Interest in neighbourhood-level influences on health has burgeoned with research showing that although ‘who you are’ explains much geographical variation in health outcomes, there is also an effect of ‘where you are’. Neighbourhoods are also an important site for health improvement efforts, and population health monitoring. Although policymakers recognise that that people’s health, wellbeing and resilience are affected by the quality of their environments, including the availability of green and open spaces, transport, housing, access to good quality food and social isolation, finding levers to bring about health improvement by changing neighbourhoods remains a significant research challenge.

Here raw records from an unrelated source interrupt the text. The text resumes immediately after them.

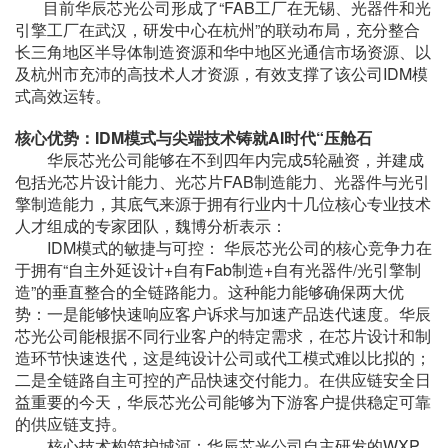
目前华辰芯光公司形成了“FAB工厂在无锡、光器件和光
引擎工厂在武汉，研发中心在杭州”的联动布局，充分整合
长三角地区半导体制造资源和华中地区光通信市场资源、以
及杭州市充沛的高技术人才资源，有效支撑了该公司IDM模
式高效运转。
核心优势：IDM模式与尖端技术铸就AI时代“压舱石
华辰芯光公司能够在不到四年内完成5轮融资，并建成
包括光芯片设计能力、光芯片FAB制造能力、光器件与光引
擎制造能力，其底气来源于拥有行业内十几位核心专业技术
人才组成的专家团队，魏博分析表示：
IDM模式的敏捷与可控： 华辰芯光公司的核心竞争力在
于拥有“自主外延设计+自有Fab制造+自有光器件/光引擎制
造”的垂直整合的全链路能力。这种能力能够确保两大优
势：一是能够快速响应客户诉求与加速产品迭代速度。华辰
芯光公司能根据不同行业客户的特定需求，在芯片设计和制
造环节快速迭代，这是纯设计公司或代工模式难以比拟的；
二是全链路自主可控的产品快速交付能力。在供应链安全日
益重要的今天，华辰芯光公司能够为下游客户提供稳定可靠
的供应链支持。
核心技术构筑护城河：华辰芯光公司自主研发的WXP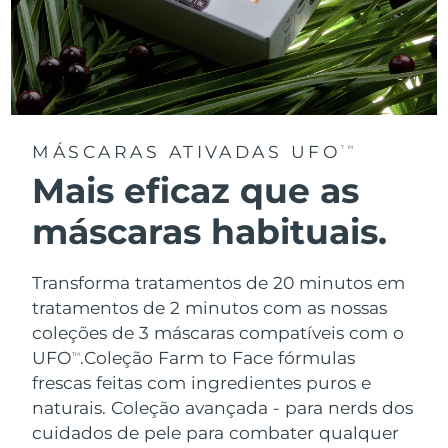
MÁSCARAS ATIVADAS UFO
TM
Mais eficaz que as
máscaras habituais.
Transforma tratamentos de 20 minutos em
tratamentos de 2 minutos com as nossas
coleções de 3 máscaras compatíveis com o
UFO
.
Coleção Farm to Face fórmulas
TM
frescas feitas com ingredientes puros e
naturais. Coleção avançada - para nerds dos
cuidados de pele para combater qualquer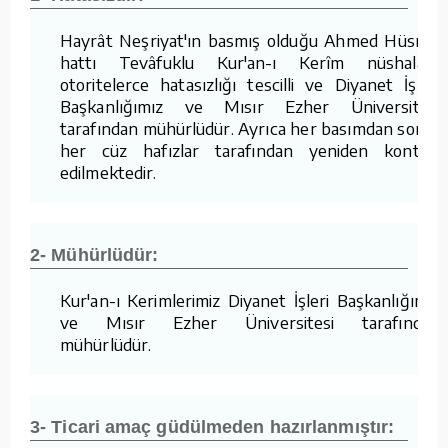
Hayrât Neşriyat'ın basmış olduğu Ahmed Hüsrev
hattı Tevâfuklu Kur'an-ı Kerîm nüshaları,
otoritelerce hatasızlığı tescilli ve Diyanet İşleri
Başkanlığımız ve Mısır Ezher Üniversitesi
tarafından mühürlüdür. Ayrıca her basımdan sonra
her cüz hafızlar tarafından yeniden kontrol
edilmektedir.
2- Mühürlüdür:
Kur'an-ı Kerimlerimiz Diyanet İşleri Başkanlığımız
ve Mısır Ezher Üniversitesi tarafından
mühürlüdür.
3- Ticari amaç güdülmeden hazırlanmıştır: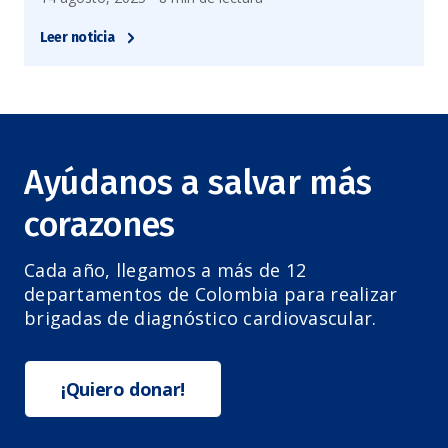
Leer noticia
Ayúdanos a salvar más
corazones
Cada año, llegamos a más de 12
departamentos de Colombia para realizar
brigadas de diagnóstico cardiovascular.
¡Quiero donar!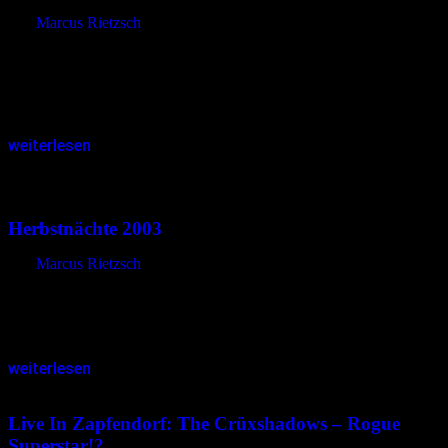
von
Marcus Rietzsch
Es gibt viele Begriffe, mit denen man ein Konzert der Letzte(n)
Instanz umschreiben kann – mitreißend, energiegeladen, tiefgründig,
fesselnd, überwältigend – und doch fehlen einem die Worte, um das
Erlebte…
weiterlesen
01.10.2003
<17.12.2014
Herbstnächte 2003
von
Marcus Rietzsch
Bruno Kramm sprach es während des Auftritts von Das Ich an: „Die
Herbstnächte sind das letzte richtige Underground-Festival der
schwarzen Szene“. Damit hat er wohl nicht ganz unrecht – einmal…
weiterlesen
30.07.2003
<21.12.2014
Live In Zapfendorf: The Crüxshadows – Rogue
Superstar!?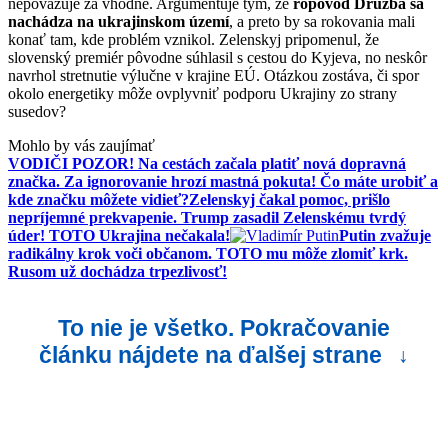
nepovažuje za vhodné. Argumentuje tým, že
ropovod Družba sa
nachádza na ukrajinskom území
, a preto by sa rokovania mali
konať tam, kde problém vznikol. Zelenskyj pripomenul, že
slovenský premiér pôvodne súhlasil s cestou do Kyjeva, no neskôr
navrhol stretnutie výlučne v krajine EÚ. Otázkou zostáva, či spor
okolo energetiky môže ovplyvniť podporu Ukrajiny zo strany
susedov?
Mohlo by vás zaujímať
VODIČI POZOR! Na cestách začala platiť nová dopravná
značka. Za ignorovanie hrozí mastná pokuta! Čo máte urobiť a
kde značku môžete vidieť?
Zelenskyj čakal pomoc, prišlo
nepríjemné prekvapenie. Trump zasadil Zelenskému tvrdý
úder! TOTO Ukrajina nečakala!
Putin zvažuje
radikálny krok voči občanom. TOTO mu môže zlomiť krk.
Rusom už dochádza trpezlivosť!
To nie je všetko. Pokračovanie
článku nájdete na ďalšej strane
↓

Aims, Objectives and overarching research questions
Our aim over the next five years is to further understanding of the ways in which aspects of neighbourhood and community interact to influence health and the ability to lead a healthy life.
We will (1) examine how changes over time to the local social and physical environment matter for health; (2) add a new focus on children and young people, and study how the local social and physical environment influences their health and development; (3) apply the knowledge gained to develop and evaluate interventions in collaboration with policy, practice and community stakeholders.
Our longer term ambition is to further understandings of neighbourhoods as complex systems through which social and physical environments act in synergy to influence health, and to use these understandings as the basis for developing interventions to improve health through neighbourhood change.
We will build on existing strengths within the programme, with an emphasis on understanding how neighbourhood and community change influence health and the ability to lead a healthy life. In theme 1: understanding the impacts of regeneration on health and wellbeing, we will build on our existing GoWell studies and collaborations. In theme 2: contextual influences on children and young people, we will concentrate on using the Growing Up in Scotland (GUS) longitudinal study, supplemented by new primary data collection, to investigate the role of local social and physical environment in influencing physical activity, and developmental and behavioural outcomes. In theme 3: bringing about system change to improve health in communities, we will focus on interventions informed both by our research on mechanisms and by engagement with local stakeholders. We will also capitalise on our existing data to explore neighbourhood influences on healthy ageing. Across the three themes, we will concentrate on health outcomes and behaviours that are major public health burdens now and projected into the future (e.g. mental health, obesity, physical activity, alcohol and smoking).